Instruction: Look through the records below for the line with "ダッシュで向かって来る間に" and the line with "das jahr 4800 immerhin noch 25 deutsche.", then return those lines and all lines between, exactly.

(Page-level text extractions)
--- START ---
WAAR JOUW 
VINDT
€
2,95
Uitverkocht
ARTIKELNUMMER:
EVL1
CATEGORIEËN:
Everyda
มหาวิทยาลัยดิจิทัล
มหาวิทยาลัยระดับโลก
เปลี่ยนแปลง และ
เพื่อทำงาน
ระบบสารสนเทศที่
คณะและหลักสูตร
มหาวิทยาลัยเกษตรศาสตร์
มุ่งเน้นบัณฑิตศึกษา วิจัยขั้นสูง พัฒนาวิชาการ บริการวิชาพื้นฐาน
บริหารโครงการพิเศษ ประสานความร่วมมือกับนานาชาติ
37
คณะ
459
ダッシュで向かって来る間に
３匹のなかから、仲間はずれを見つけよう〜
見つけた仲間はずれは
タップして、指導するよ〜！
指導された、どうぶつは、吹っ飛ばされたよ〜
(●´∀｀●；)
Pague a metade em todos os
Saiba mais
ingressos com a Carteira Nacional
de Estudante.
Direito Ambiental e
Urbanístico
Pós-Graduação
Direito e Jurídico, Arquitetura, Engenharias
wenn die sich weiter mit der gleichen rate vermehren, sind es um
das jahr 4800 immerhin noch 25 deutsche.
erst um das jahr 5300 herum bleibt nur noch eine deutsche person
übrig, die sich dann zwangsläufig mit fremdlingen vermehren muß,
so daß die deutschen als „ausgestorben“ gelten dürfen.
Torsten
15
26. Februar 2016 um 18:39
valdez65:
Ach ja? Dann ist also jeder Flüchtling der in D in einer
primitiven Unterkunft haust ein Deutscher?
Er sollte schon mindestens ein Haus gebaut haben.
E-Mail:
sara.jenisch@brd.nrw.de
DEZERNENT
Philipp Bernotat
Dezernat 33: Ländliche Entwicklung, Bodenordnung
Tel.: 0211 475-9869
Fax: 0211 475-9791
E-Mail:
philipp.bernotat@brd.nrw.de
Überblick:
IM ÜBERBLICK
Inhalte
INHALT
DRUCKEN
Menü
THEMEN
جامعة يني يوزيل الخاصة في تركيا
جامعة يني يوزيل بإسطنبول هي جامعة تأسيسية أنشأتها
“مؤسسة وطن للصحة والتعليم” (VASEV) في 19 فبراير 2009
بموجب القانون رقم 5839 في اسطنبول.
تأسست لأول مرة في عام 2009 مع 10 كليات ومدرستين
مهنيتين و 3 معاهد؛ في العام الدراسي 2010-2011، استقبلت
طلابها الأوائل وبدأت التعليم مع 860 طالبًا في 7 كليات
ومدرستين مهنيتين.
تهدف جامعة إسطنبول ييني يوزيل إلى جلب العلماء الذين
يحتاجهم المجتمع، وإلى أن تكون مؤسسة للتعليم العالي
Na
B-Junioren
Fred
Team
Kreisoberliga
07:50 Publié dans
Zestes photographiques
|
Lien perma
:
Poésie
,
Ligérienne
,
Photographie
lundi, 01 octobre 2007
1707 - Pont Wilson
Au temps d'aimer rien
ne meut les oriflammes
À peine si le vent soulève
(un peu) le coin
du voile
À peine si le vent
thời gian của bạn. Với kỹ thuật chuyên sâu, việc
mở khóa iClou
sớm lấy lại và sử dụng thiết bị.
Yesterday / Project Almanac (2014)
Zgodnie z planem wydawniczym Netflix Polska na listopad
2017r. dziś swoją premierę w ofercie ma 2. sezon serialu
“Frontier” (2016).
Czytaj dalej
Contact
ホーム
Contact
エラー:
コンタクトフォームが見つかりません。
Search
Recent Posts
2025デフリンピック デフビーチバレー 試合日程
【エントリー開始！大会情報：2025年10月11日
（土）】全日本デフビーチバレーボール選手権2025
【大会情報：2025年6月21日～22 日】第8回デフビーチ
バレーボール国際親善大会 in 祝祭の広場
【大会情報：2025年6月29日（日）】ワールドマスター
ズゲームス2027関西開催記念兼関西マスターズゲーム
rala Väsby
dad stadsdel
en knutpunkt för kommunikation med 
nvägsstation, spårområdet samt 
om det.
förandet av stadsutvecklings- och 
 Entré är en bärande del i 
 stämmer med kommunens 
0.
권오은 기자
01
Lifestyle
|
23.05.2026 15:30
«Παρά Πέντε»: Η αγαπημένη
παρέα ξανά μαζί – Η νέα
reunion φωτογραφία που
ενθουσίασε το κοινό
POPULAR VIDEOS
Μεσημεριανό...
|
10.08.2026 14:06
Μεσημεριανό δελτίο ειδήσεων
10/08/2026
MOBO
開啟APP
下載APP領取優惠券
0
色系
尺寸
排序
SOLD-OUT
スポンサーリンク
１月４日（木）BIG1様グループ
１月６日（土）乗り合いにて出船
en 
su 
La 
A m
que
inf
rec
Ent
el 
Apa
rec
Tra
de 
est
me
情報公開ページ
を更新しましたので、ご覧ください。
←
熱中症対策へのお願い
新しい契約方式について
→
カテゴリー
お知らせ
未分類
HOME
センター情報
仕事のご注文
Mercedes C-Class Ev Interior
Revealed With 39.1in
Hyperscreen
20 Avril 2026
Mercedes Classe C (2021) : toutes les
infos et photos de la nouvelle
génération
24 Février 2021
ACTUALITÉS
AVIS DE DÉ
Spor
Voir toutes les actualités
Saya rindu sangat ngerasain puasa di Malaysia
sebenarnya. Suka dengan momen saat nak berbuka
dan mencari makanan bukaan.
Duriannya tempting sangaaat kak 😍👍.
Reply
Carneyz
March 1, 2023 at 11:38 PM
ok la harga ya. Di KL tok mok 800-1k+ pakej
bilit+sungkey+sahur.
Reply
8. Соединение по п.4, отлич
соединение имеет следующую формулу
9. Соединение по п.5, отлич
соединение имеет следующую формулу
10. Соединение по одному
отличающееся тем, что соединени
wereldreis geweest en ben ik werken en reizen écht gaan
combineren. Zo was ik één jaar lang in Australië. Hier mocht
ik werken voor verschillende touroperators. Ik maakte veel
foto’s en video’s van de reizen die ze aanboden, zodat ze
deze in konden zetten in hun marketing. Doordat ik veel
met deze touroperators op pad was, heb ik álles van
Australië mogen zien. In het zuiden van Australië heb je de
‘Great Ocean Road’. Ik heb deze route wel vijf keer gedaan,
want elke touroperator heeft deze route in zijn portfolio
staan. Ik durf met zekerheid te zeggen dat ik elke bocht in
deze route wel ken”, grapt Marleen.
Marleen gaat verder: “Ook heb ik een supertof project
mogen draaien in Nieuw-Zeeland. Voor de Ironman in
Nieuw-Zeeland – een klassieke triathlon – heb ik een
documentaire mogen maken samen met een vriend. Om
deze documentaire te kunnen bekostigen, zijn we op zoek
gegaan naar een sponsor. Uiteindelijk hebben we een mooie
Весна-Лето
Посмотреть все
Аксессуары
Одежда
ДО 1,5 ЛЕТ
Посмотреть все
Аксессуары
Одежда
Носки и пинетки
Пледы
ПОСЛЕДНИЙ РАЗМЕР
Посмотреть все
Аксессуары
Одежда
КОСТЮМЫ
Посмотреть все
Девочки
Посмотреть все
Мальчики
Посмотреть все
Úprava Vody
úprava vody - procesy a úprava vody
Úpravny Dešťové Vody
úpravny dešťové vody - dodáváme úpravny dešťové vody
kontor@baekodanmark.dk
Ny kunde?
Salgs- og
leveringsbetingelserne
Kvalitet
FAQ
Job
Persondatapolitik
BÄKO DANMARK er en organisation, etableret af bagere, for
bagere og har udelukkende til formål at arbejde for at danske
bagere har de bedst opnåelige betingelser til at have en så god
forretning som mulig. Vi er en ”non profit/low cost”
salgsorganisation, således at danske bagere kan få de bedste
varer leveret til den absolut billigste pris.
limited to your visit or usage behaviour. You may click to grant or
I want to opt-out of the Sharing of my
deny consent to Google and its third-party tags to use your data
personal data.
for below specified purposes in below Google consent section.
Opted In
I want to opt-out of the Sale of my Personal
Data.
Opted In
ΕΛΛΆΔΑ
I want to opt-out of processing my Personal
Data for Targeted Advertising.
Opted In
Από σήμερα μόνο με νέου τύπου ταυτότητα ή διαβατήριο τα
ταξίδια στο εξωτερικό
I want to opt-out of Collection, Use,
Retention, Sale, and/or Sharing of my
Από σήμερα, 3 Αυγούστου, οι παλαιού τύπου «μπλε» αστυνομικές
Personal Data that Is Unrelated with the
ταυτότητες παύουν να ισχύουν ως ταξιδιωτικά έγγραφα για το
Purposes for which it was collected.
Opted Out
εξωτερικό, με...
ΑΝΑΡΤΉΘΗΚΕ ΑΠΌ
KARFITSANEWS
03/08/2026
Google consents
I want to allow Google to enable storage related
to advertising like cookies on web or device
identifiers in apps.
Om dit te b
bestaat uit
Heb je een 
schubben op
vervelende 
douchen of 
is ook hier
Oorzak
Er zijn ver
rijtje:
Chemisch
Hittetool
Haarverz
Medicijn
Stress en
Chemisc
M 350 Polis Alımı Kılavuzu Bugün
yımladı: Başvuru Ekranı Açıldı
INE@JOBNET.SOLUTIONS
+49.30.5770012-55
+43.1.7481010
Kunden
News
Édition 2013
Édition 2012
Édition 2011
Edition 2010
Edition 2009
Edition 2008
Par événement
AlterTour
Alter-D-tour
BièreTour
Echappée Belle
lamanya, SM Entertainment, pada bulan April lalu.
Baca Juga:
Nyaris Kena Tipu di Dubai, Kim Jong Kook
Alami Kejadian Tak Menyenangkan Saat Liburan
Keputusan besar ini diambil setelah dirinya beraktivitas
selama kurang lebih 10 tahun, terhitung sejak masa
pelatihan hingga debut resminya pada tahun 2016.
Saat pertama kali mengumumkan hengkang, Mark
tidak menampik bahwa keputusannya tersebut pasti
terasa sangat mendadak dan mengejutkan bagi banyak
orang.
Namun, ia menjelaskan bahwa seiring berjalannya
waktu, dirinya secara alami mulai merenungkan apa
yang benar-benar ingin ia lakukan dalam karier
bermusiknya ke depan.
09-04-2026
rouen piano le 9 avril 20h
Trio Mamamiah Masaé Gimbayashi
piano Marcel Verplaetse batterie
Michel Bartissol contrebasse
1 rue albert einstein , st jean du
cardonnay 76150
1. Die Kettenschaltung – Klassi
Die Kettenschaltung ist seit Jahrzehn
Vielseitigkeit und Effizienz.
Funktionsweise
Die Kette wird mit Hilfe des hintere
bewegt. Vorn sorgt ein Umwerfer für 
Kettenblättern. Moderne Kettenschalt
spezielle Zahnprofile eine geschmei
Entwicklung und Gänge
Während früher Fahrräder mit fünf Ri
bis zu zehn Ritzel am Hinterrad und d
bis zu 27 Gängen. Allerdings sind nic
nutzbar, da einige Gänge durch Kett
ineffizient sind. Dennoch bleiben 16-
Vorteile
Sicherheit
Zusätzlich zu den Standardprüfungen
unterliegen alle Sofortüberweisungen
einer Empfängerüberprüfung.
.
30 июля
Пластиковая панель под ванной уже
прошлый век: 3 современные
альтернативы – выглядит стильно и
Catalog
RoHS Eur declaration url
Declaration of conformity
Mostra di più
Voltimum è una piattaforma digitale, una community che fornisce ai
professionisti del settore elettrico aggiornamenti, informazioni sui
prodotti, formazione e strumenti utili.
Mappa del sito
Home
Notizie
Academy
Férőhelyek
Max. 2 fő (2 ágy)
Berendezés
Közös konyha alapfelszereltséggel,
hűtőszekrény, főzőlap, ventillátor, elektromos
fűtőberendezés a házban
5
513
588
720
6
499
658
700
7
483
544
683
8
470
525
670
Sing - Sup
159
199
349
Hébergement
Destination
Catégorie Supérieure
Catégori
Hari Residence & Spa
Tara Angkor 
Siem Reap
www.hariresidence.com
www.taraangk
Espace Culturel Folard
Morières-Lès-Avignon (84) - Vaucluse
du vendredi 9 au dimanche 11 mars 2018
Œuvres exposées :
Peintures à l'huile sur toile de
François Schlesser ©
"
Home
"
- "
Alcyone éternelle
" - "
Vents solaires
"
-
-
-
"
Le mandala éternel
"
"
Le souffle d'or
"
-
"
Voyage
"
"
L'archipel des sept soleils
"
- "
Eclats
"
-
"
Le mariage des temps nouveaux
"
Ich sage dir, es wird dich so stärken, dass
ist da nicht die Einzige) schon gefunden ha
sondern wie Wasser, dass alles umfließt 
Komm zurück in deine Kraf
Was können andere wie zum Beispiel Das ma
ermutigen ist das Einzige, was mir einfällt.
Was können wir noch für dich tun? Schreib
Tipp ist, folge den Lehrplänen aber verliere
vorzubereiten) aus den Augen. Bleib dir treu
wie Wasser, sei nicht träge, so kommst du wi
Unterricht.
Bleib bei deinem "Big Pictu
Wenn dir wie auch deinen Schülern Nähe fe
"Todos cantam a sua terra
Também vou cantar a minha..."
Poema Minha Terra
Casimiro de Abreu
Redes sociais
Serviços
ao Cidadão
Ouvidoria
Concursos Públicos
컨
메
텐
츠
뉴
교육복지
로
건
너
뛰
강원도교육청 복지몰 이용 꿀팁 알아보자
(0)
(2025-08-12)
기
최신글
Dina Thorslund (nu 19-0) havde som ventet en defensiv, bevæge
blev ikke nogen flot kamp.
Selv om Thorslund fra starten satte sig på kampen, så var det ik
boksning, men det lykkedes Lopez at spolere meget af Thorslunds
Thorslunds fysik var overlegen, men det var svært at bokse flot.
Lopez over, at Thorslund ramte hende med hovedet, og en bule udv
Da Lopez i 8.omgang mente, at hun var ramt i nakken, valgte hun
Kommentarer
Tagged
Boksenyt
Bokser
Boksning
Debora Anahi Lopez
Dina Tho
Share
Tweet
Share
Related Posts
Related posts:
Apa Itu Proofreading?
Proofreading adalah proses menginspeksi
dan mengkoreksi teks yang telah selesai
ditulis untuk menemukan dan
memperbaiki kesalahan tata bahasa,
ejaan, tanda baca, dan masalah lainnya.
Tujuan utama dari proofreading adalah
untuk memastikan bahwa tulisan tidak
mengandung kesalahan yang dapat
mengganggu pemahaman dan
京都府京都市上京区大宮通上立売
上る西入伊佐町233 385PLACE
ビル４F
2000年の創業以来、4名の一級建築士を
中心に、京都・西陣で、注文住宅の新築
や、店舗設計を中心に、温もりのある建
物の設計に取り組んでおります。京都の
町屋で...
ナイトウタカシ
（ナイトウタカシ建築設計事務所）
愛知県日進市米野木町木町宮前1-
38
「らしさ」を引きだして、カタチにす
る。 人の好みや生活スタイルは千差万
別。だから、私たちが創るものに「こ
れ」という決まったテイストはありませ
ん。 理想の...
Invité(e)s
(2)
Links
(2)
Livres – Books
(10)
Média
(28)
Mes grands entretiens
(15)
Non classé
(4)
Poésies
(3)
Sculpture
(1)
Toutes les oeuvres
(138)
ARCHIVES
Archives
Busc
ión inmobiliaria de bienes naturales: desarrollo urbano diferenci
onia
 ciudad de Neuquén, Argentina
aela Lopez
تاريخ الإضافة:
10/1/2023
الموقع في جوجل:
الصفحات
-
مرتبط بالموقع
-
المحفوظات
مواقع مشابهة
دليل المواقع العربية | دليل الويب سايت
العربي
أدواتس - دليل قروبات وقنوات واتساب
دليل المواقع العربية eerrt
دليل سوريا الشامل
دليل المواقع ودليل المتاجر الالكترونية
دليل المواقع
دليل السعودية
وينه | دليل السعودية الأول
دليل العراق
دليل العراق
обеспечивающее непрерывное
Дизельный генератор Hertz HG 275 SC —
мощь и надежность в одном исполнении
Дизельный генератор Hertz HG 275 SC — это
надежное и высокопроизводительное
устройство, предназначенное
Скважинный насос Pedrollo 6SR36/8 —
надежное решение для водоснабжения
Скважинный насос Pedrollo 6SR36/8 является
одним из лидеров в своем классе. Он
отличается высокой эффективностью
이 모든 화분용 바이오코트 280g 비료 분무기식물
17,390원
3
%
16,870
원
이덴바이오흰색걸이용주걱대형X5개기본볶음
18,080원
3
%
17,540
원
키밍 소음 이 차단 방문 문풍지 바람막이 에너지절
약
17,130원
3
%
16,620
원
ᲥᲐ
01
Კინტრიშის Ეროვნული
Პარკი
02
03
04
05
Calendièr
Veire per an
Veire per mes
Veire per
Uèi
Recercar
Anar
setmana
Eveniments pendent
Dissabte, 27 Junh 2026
--- END ---
Task answer:
ダッシュで向かって来る間に
３匹のなかから、仲間はずれを見つけよう〜
見つけた仲間はずれは
タップして、指導するよ〜！
指導された、どうぶつは、吹っ飛ばされたよ〜
(●´∀｀●；)
Pague a metade em todos os
Saiba mais
ingressos com a Carteira Nacional
de Estudante.
Direito Ambiental e
Urbanístico
Pós-Graduação
Direito e Jurídico, Arquitetura, Engenharias
wenn die sich weiter mit der gleichen rate vermehren, sind es um
das jahr 4800 immerhin noch 25 deutsche.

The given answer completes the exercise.